Liberty Media CEO Greg Maffei has denied that speculation about a possible Nice Grand Prix isn’t intended as a negotiating tactic over the Monaco GP’s future.
Speculation about a possible Grand Prix being held in Nice, just a few miles up the road from Monte Carlo, was kicked off recently after Formula 1 CEO Stefano Domenicali revealed the French city has shown interest in hosting a race – possibly once F1’s current five-year deal with Paul Ricard expires at the end of 2022.
With Monaco’s future also up for discussion and evaluation with no guarantee of a place on future F1 calendars, it’s understood F1 are seeking a change of terms with their iconic race. Aside from the principality paying the lowest race fees to host a Grand Prix, Monaco takes care of its own world broadcast feed to share out globally as well as retaining circuit signage space for their own sponsors.
The reveal of the Nice interest could be seen as a negotiating tactic, with the implication being that F1 could simply up sticks and move to host a French Riviera street race in Nice on their own terms, rather than returning to Monte Carlo.

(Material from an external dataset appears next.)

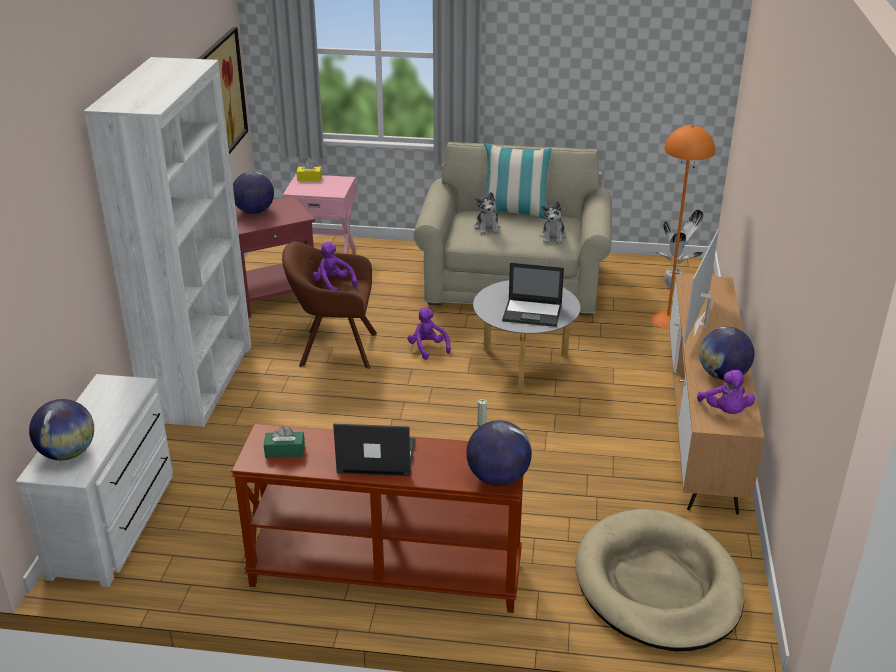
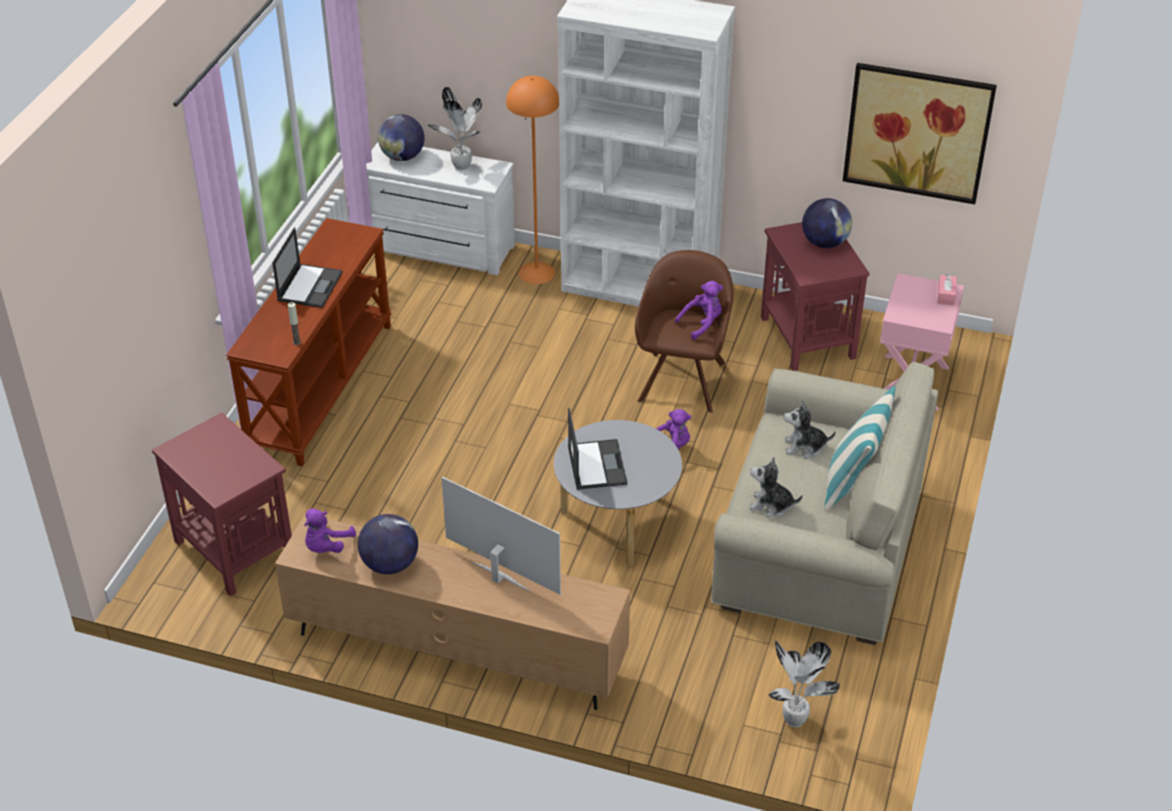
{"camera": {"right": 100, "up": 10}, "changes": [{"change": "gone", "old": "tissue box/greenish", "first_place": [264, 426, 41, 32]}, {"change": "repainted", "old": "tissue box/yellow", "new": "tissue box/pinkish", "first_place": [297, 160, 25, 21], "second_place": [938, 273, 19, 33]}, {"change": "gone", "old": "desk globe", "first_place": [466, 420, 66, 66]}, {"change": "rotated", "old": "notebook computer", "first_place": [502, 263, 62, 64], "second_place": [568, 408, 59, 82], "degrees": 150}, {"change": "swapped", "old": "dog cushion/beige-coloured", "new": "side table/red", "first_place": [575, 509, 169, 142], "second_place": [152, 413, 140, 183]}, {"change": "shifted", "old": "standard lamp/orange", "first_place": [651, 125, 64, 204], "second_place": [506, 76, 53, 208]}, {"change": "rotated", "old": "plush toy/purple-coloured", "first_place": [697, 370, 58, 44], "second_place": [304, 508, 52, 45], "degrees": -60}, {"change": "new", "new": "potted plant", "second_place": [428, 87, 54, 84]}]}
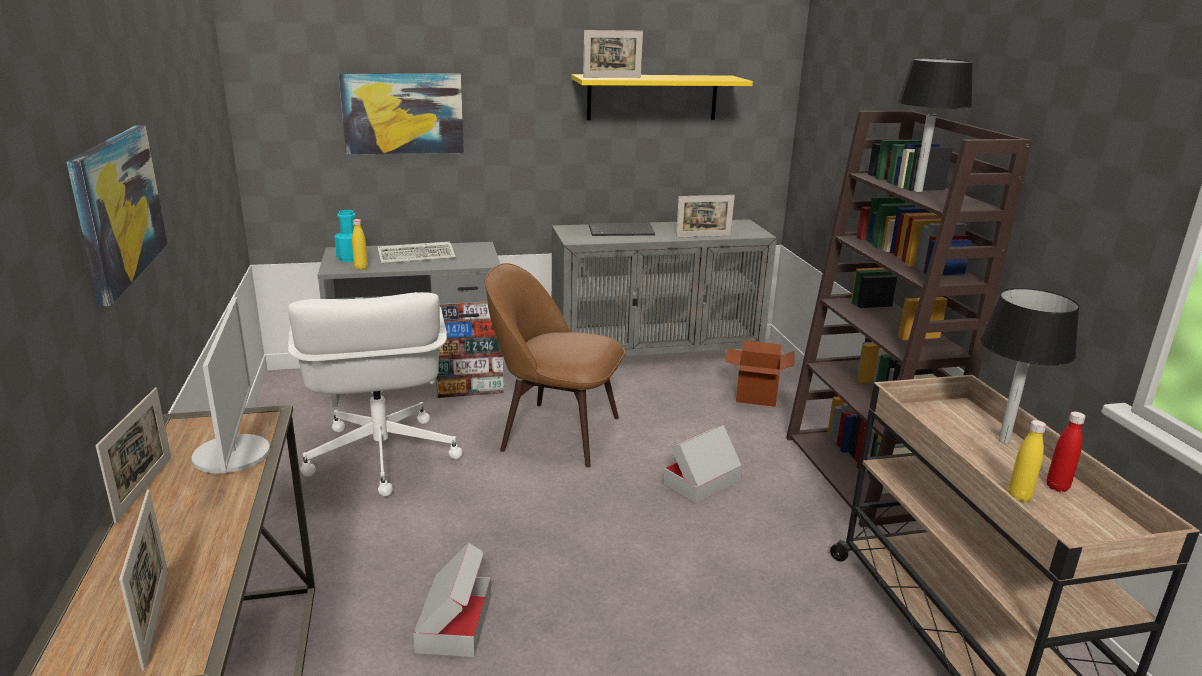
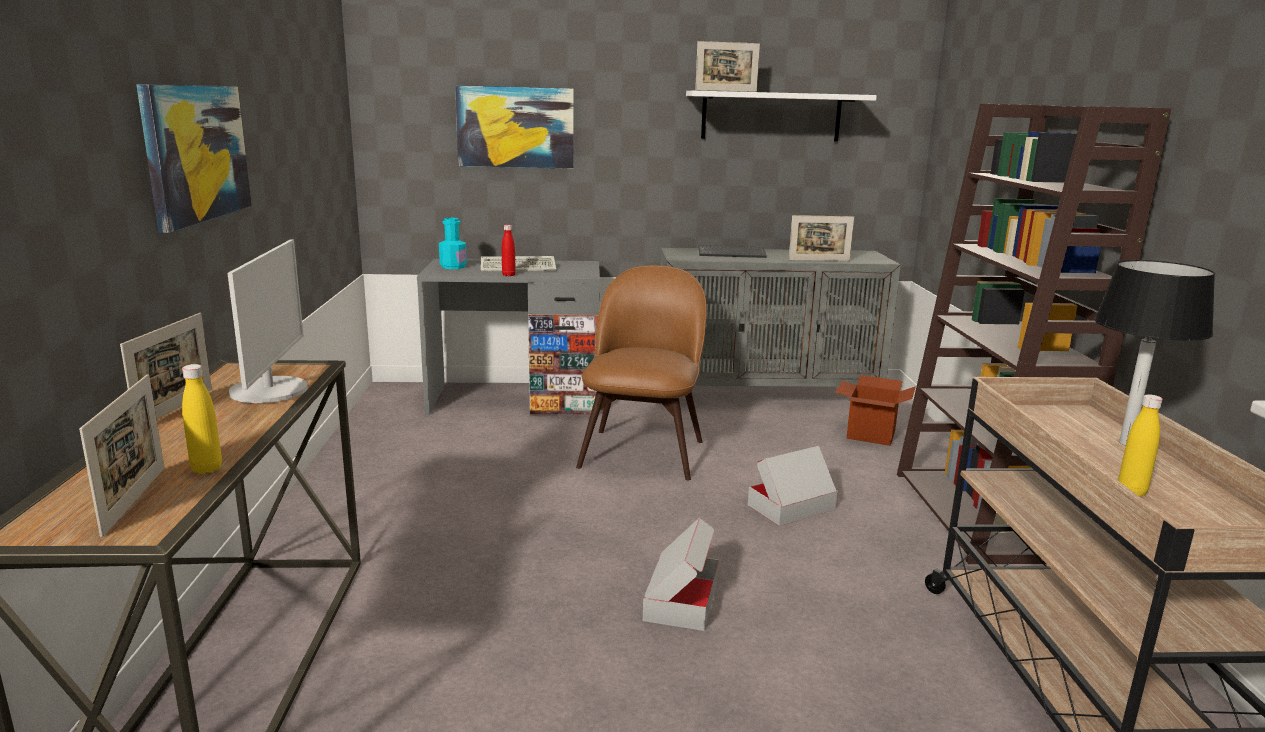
{"camera": {"right": 10, "up": -5}, "changes": [{"change": "gone", "old": "computer chair/whitish", "first_place": [288, 292, 174, 204]}, {"change": "shifted", "old": "beverage bottle/yellow", "first_place": [352, 219, 16, 51], "second_place": [182, 364, 40, 110]}, {"change": "shifted", "old": "carton", "first_place": [413, 542, 78, 115], "second_place": [643, 518, 76, 113]}, {"change": "rotated", "old": "chair/brownish", "first_place": [484, 263, 141, 204], "second_place": [576, 265, 130, 215], "degrees": 75}, {"change": "repainted", "old": "shelf/yellow", "new": "shelf/whitish", "first_place": [571, 74, 182, 46], "second_place": [686, 91, 191, 51]}, {"change": "gone", "old": "table lamp/black", "first_place": [896, 58, 77, 134]}, {"change": "shifted", "old": "beverage bottle/red", "first_place": [1047, 412, 39, 80], "second_place": [502, 225, 14, 51]}]}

But Maffei has denied that this is the tactic being employed.
“No, we just want to have great races, that’s what we want,” he told Motorsport.com. “We always look, there are a lot of people interested in holding a race, and we look at the alternatives.”
With Monaco’s future unclear, Maffei denied that Liberty Media and F1 are engaging in hardline negotiating tactics.
“I dispute that characterisation,” he said.
“I think Monaco has the best deal of any track on the calendar. They may deserve it. But there are certain things that need to be consistent with everybody else.
“We think Monaco is a special place, a wonderful place. But, you know, fairness says there are certain things that should be everywhere.”
Maffei also recently spoke about the possibility that F1 could follow the path it’s forging with the Las Vegas Grand Prix. The new race will see F1 take on the role of promoter in its own right, but Maffei said this isn’t likely to be an approach taken to any of the traditional races any time soon.
“We have no current plans. But it’s an interesting model,” he explained.
“First, we’re going to see if we can be successful in Las Vegas. If we were going to pick another place, I’m not sure that [Monaco] is where I would start for us to be where we add as much value. I think there are other places where we could be more positive.
“There’s nothing in mind yet. I think a lot of our promoters have stepped up their game and a lot have done things to improve the facilities and make it a better experience.
“And we welcome that, and where we can be helpful, we’d like to be.”